Skip to content

YOLO-World (Object Detection)

YOLO-World is a zero-shot object detection model.

You can use YOLO-World to identify objects in images and videos using arbitrary text prompts.

To use YOLO-World effectively, we recommend experimenting with the model to understand which text prompts help achieve the desired results.

YOLO World is faster than many other zero-shot object detection models like YOLO-World. On powerful hardware like a V100 GPU, YOLO World can run in real-time.

Note

YOLO-World, like most state-of-the-art zero-shot detection models, is most effective at identifying common objects (i.e. cars, people, dogs, etc.). It is less effective at identifying uncommon objects (i.e. a specific type of car, a specific person, a specific dog, etc.).

Note

In inference package YOLO-World models are identified by yolo_world/<version>, where <version> can be one of the following: s, m, l, x, v2-s, v2-m, v2-l, v2-x. Versions v2-... denote newer models, with improved evaluation metrics.

How to Use YOLO-World

Run the following command to set your API key in your coding environment:

export ROBOFLOW_API_KEY=<your api key>

Then, create a new Python file called app.py and add the following code:

import cv2
import supervision as sv

from inference.models.yolo_world.yolo_world import YOLOWorld

image = cv2.imread("image.jpeg")

model = YOLOWorld(model_id="yolo_world/l")
classes = ["person", "backpack", "dog", "eye", "nose", "ear", "tongue"]
results = model.infer("image.jpeg", text=classes, confidence=0.03)[0]

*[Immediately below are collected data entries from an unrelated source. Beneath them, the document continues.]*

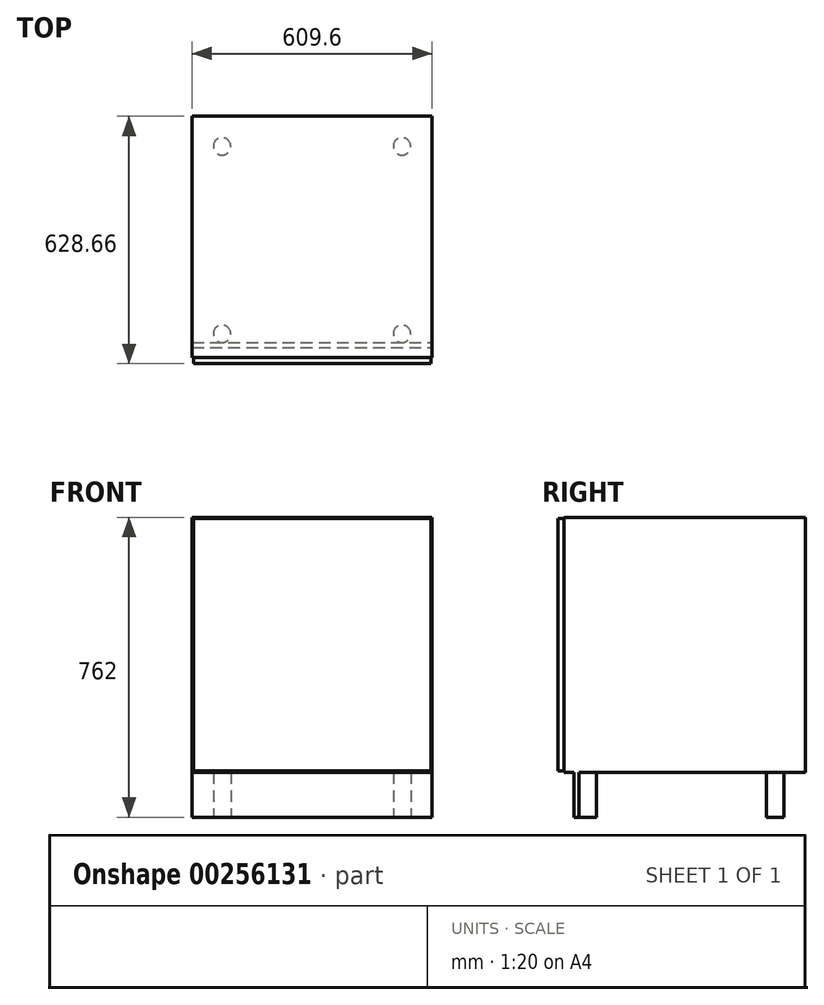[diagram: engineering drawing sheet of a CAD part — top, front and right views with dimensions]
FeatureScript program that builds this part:
annotation { "Feature Type Name" : "Feature", "Feature Type Description" : "" }
export const myFeature = defineFeature(function(context is Context, id is Id, definition is map)
    precondition{}
    {
        {
            var Q0;
            Q0=qCreatedBy(makeId("Front.planeOp"),FACE);
            var sketch = newSketch(context, id + "F0", { "sketchPlane" : qUnion([Q0])});
            skLineSegment(sketch, "E0.bottom", {"start": v(304.8, 114.3) * mm, "end": v(-304.8, 114.3) * mm});
            skLineSegment(sketch, "E0.top", {"start": v(304.8, 762) * mm, "end": v(-304.8, 762) * mm});
            skLineSegment(sketch, "E0.left", {"start": v(304.8, 114.3) * mm, "end": v(304.8, 762) * mm});
            skLineSegment(sketch, "E0.right", {"start": v(-304.8, 114.3) * mm, "end": v(-304.8, 762) * mm});
            skPoint(sketch, "E0.middle", {"position": v(0, 438.15) * mm});
            skSolve(sketch);
        }
        {
            var Q0;
            Q0=qSketchRegion(id+"F0",true);
            extrude(context, id + "F1", {"entities" : qUnion([Q0]), "endBound" : BoundingType.SYMMETRIC, "oppositeDirection" : true, "depth" : 628.65 * mm});
        }
        {
            var Q0;
            Q0=qCreatedBy(makeId("Top.planeOp"),FACE);
            var sketch = newSketch(context, id + "F2", { "sketchPlane" : qUnion([Q0])});
            skCircle(sketch, "E1", {"center": v(-228.6, -238.13) * mm, "radius": 22.23 * mm});
            skCircle(sketch, "E2.MirrorC", {"center": v(228.6, -238.13) * mm, "radius": 22.23 * mm});
            skCircle(sketch, "E3.MirrorC", {"center": v(228.6, 238.13) * mm, "radius": 22.23 * mm});
            skCircle(sketch, "E4.MirrorC", {"center": v(-228.6, 238.13) * mm, "radius": 22.23 * mm});
            skSolve(sketch);
        }
        {
            var Q0;
            Q0=qSketchRegion(id+"F2",true);
            extrude(context, id + "F3", {"entities" : qUnion([Q0]), "operationType" : NewBodyOperationType.ADD, "depth" : 114.3 * mm});
        }
        {
            var Q0;
            Q0=qCreatedBy(makeId("Top.planeOp"),FACE);
            var sketch = newSketch(context, id + "F4", { "sketchPlane" : qUnion([Q0])});
            skLineSegment(sketch, "E5.bottom", {"start": v(-304.8, -260.6) * mm, "end": v(304.8, -260.6) * mm});
            skLineSegment(sketch, "E5.top", {"start": v(-304.8, -273.3) * mm, "end": v(304.8, -273.3) * mm});
            skLineSegment(sketch, "E5.left", {"start": v(-304.8, -260.6) * mm, "end": v(-304.8, -273.3) * mm});
            skLineSegment(sketch, "E5.right", {"start": v(304.8, -260.6) * mm, "end": v(304.8, -273.3) * mm});
            skPoint(sketch, "E5.middle", {"position": v(0, -266.95) * mm});
            skSolve(sketch);
        }
        {
            var Q0;
            Q0=qSketchRegion(id+"F4",true);
            extrude(context, id + "F5", {"entities" : qUnion([Q0]), "operationType" : NewBodyOperationType.ADD, "endBound" : BoundingType.UP_TO_NEXT, "depth" : 25.4 * mm});
        }
        {
            var Q0;
            Q0=makeQuery(id+"F1.opExtrude","CAP_FACE",FACE,{"disambiguationData":[OSD([sQuery(id+"F0.wireOp",EDGE,"E0.bottom"),sQuery(id+"F0.wireOp",EDGE,"E0.top"),sQuery(id+"F0.wireOp",EDGE,"E0.left"),sQuery(id+"F0.wireOp",EDGE,"E0.right")])],"isStart":true});
            var sketch = newSketch(context, id + "F6", { "sketchPlane" : qUnion([Q0])});
            skLineSegment(sketch, "E6.0", {"start": v(301.63, 117.48) * mm, "end": v(301.62, 758.83) * mm});
            skLineSegment(sketch, "E6.1", {"start": v(-301.62, 117.47) * mm, "end": v(301.63, 117.48) * mm});
            skLineSegment(sketch, "E6.2", {"start": v(-301.63, 758.83) * mm, "end": v(-301.62, 117.47) * mm});
            skLineSegment(sketch, "E6.3", {"start": v(301.62, 758.83) * mm, "end": v(-301.63, 758.83) * mm});
            skSolve(sketch);
        }
        {
            var Q0;
            Q0=makeQuery(id+"F6.imprint","IMPRINT",FACE,{"disambiguationData":[TD([[makeQuery(id+"F6.imprint","IMPRINT",EDGE,{"derivedFrom":sQuery(id+"F6.wireOp",EDGE,"E6.0")}),-1.0]])]});
            extrude(context, id + "F7", {"entities" : qUnion([Q0]), "operationType" : NewBodyOperationType.REMOVE, "oppositeDirection" : true, "depth" : 15.88 * mm});
        }
    });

detections = sv.Detections.from_inference(results)

bounding_box_annotator = sv.BoxAnnotator()
label_annotator = sv.LabelAnnotator()

labels = [classes[class_id] for class_id in detections.class_id]

annotated_image = bounding_box_annotator.annotate(
    scene=image, detections=detections
)
annotated_image = label_annotator.annotate(
    scene=annotated_image, detections=detections, labels=labels
)

sv.plot_image(annotated_image)

Run the following command to set your API key in your coding environment:

export ROBOFLOW_API_KEY=<your api key>

Then, you will need to set up an Inference server to use the YOLO World HTTP API.

To do this, run:

pip install inference inference-sdk
inference server start

Then, create a new Python file called app.py and add the following code:

import os
import cv2
import supervision as sv

from inference_sdk import InferenceHTTPClient

client = InferenceHTTPClient(
    api_url="http://127.0.0.1:9001",
    api_key=os.environ["ROBOFLOW_API_KEY"]
)

results = client.infer_from_yolo_world(
    inference_input=["https://media.roboflow.com/dog.jpeg"],
    class_names=["person", "backpack", "dog", "eye", "nose", "ear", "tongue"],
    model_version="l",
    confidence=0.1,
)[0]

detections = sv.Detections.from_inference(results)

bounding_box_annotator = sv.BoxAnnotator()
label_annotator = sv.LabelAnnotator()

labels = [classes[class_id] for class_id in detections.class_id]

annotated_image = bounding_box_annotator.annotate(
    scene=image, detections=detections
)
annotated_image = label_annotator.annotate(
    scene=annotated_image, detections=detections, labels=labels
)

sv.plot_image(annotated_image)

Info

**Breaking change!** There were versions: `0.9.14` and `0.9.15` where Yolo World was exposed
behind `InferencePipeline.init(...)` initializer that you needed to run with specific combination 
of parameters to alter default behavior of pipeline such that it runs against YoloWorld model. 
We decided to provide an explicit way of running this foundation model in `InferencePipeline` providing
a dedicated init function starting from version `0.9.16`

You can easily run predictions against YoloWorld model using InferencePipeline. There is a custom init method to ease handling that use-case:

# import the InferencePipeline interface
from inference import InferencePipeline
# import a built-in sink called render_boxes (sinks are the logic that happens after inference)
from inference.core.interfaces.stream.sinks import render_boxes

pipeline = InferencePipeline.init_with_yolo_world(
    video_reference="./your_video.mp4",
    classes=["person", "dog", "car", "truck"],
    model_size="s",
    on_prediction=render_boxes,
)
# start the pipeline
pipeline.start()
# wait for the pipeline to finish
pipeline.join()

In this code, we load YOLO-World, run YOLO-World on an image, and annotate the image with the predictions from the model.

Above, replace:

  1. ["person", "backpack", "dog", "eye", "nose", "ear", "tongue"] with the objects you want to detect.
  2. image.jpeg with the path to the image in which you want to detect objects.

Then, run the Python script you have created:

python app.py

The result from YOLO-World will be displayed in a new window.

YOLO-World results

Benchmarking

We ran 100 inferences on an NVIDIA T4 GPU to benchmark the performance of YOLO-World.

YOLO-World ran 100 inferences in 9.18 seconds (0.09 seconds per inference, on average).